New report backs reinstatement of investor rights under climate-conscious US President and calls for more collaboration.
The US Securities and Exchange Commission (SEC) and Department of Labour (DoL) need to reinstate and reinforce the freedom of investors to address climate risk in their investment decision-making, according to non-profit organisation Ceres.
In its ‘Turning up the Heat’ report, Ceres said the regulators should issue new rulemaking or amend existing rules that “place limits on investor rights” when it comes to mitigating climate risk.
As investors filed more than 140 climate-related shareholders proposals last year, with six resolutions earning majority voting support, “the SEC and DoL both took aggressive steps last fall to limit investors’ ability to use them”, Ceres noted.
“Many of the tools that investors have long relied on to consider climate factors in their investment holdings were stripped away in the fall of 2020 under the Trump administration,” the report said.
Last year, the SEC toughened requirements under Rule 14a-8, known as the shareholder proposal, meaning that three-quarters of investors in 99% of the S&P 500 are ineligible to file resolutions.
The DoL limited the extent to which fund managers are able to consider climate and other ESG factors within 401-Ks and other retirement plans covered by the Employee Retirement Income Security Act (ERISA), which manages over US$15 trillion in AUM.
The report is calling for a reversal of these changes.
Making climate a mandatory priority
To catch up with progress made in other major jurisdictions, Ceres has also backed investor calls for mandatory climate-related disclosures.
The report advised the SEC to issue an Advance Notice of Proposed Rulemaking inviting public comment on the potential scope for implementing mandatory climate change disclosure rules.
“Other federal financial regulators should coordinate with the SEC and identify opportunities to get additional climate change disclosures from industries that they supervise,” the report added.
This follows research published by the CFA Institute in October 2020, which outlined that 40% of 3,000 investment professionals factored climate risks into their decision-making, but over half of that number said they lack the climate-related disclosures they need to inform their decisions.
The SEC has made progress in this area. In February 2021, Acting Chair of the SEC Allison Herren Lee directed staff to focus on the possibility of a climate-relaited disclosure framework, potentially leveraging the widely supported Task Force on Climate-related Financial Disclosure (TCFD) guidelines.
In early March, the SEC launched the Climate and ESG Task Force in the Division of Enforcement to lead efforts.
The report further recommended that the SEC should work closely with the Financial Accounting Standards Board (FASB) to provide more clarity as to how climate change disclosures can be incorporated into financial statements.

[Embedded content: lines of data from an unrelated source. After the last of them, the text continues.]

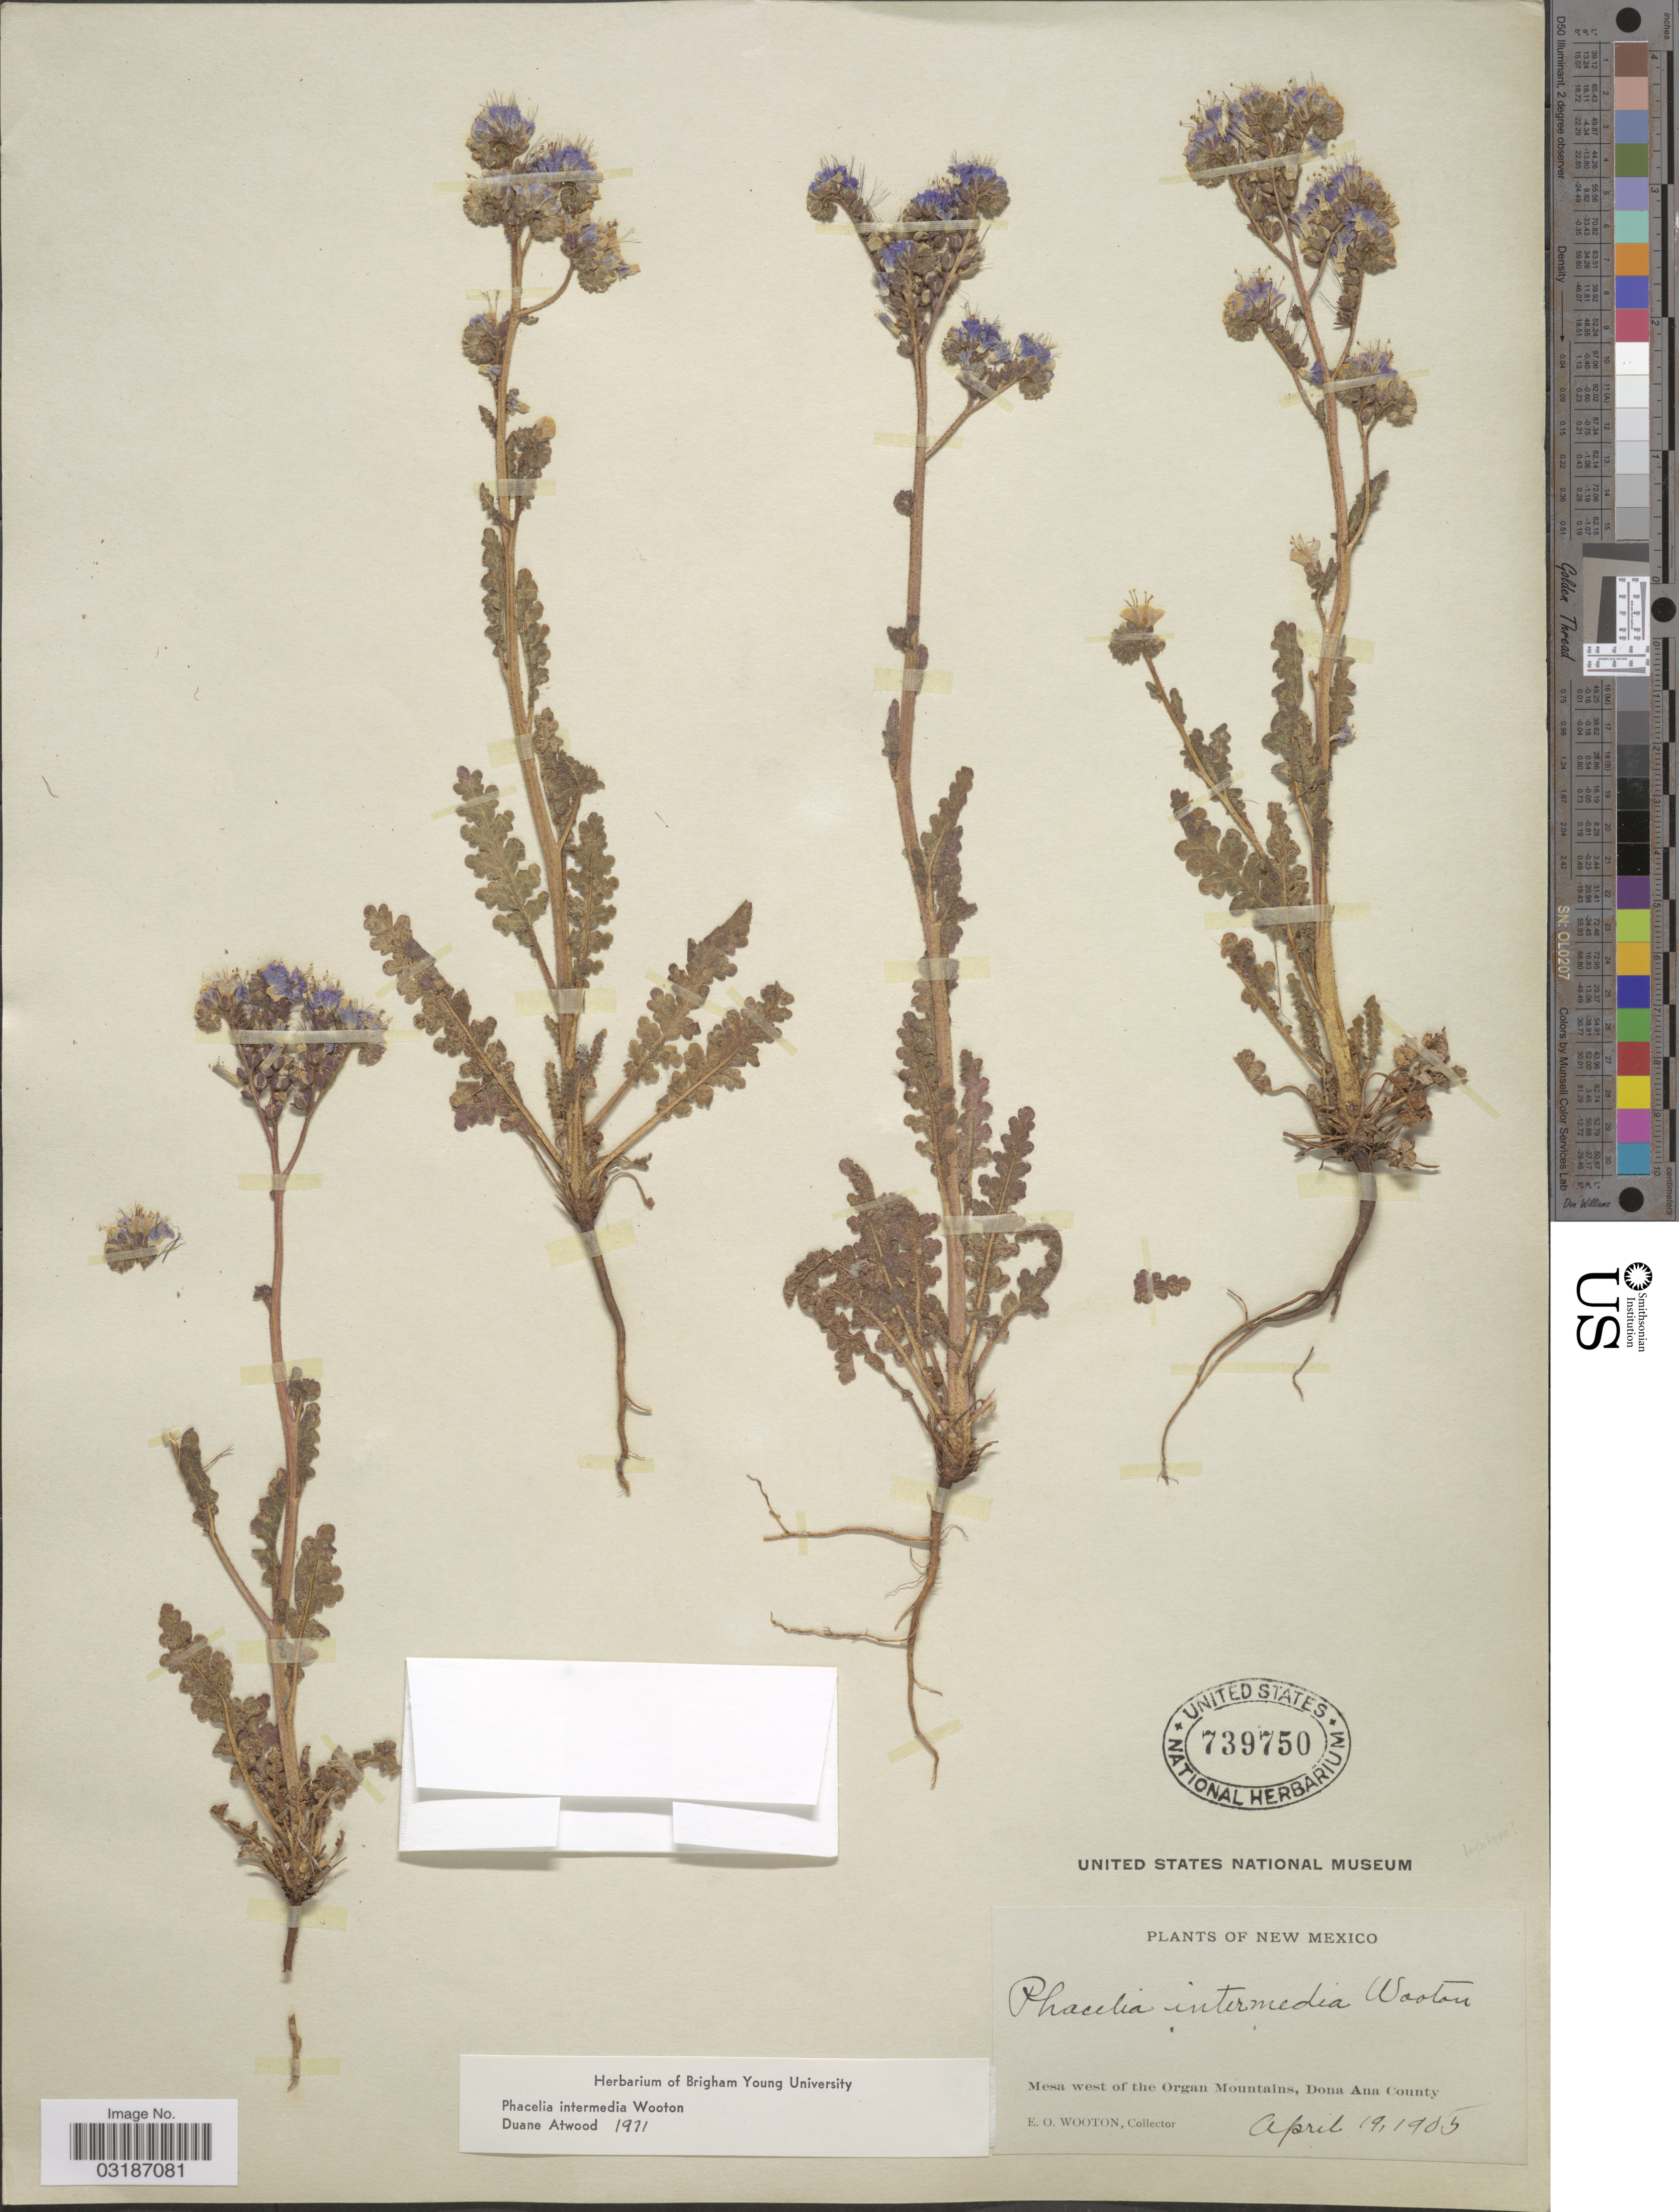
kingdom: Plantae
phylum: Tracheophyta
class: Magnoliopsida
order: Boraginales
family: Hydrophyllaceae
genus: Phacelia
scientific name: Phacelia intermedia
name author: Wooton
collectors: E. O. Wooton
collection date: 1905-04-19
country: United States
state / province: New Mexico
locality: Mesa west of the Organ Mountains, Dona Ana County.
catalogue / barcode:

Financial regulators need to collaborate
Beyond the SEC and DoL, Ceres said all US financial regulators, state and federal, need to immediately affirm the systemic nature of the climate crisis and its impact on financial market stability. This should be in the form of a statement from the agency chair or an agency-issued report.
Regulators should then “activate action on climate-related measures, including prudential supervision, investor protections and enhanced climate disclosure mandates”, and be willing to work collaboratively with one another in order to do so effectively, the report said.
This follows a report published by Ceres in June 2020, which outlined how climate change is threatening the stability of financial markets and the global economy, reiterating the need for US financial regulators to address climate risk as part of their existing responsibilities.